Who's Buying and What They Pay

The buyer landscape for food manufacturing is broad and active. Strategic acquirers (CPG companies) pay the highest multiples for brands that complement their portfolio and can be scaled through their existing distribution. PE firms are building platforms through buy-and-build strategies, acquiring a platform company at 7-10x and bolt-on acquisitions at 4-6x. Family offices are increasingly active in food manufacturing because of the essential nature of the product and the recurring demand.

For businesses preparing for sale, understanding which buyer type your business appeals to is critical for setting valuation expectations. A $3M EBITDA branded snack company will attract different buyers (and different multiples) than a $3M EBITDA contract manufacturer.

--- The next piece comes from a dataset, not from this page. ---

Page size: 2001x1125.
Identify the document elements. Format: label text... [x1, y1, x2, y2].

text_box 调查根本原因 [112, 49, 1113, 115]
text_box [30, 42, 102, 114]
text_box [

What to Do Before Going to Market

  • Diversify your customer base. If your top customer is above 20% of revenue, aggressively pursue new accounts before selling.
  • Get SQF or BRC certified. The cost is minimal compared to the valuation uplift.
  • Invest in deferred CapEx. Replace aging equipment now and let the improved EBITDA flow through your trailing twelve months.
  • Document your formulations. Proprietary recipes and processes should be documented, protected (trade secret protocols), and not solely in the founder's head.
  • Build your brand story. If you have a branded product, invest in the data that proves product-market fit: velocity data, repeat purchase rates, social media following, Amazon reviews.

The Bottom Line

Food manufacturing valuations reward brand ownership, customer diversification, regulatory compliance, and capacity to grow. The spread between a well-prepared food manufacturer and an unprepared one is massive — easily 3-5x EBITDA in multiple differential. Given the active buyer market and the current multiples in the sector, the investment in preparation pays for itself many times over at closing.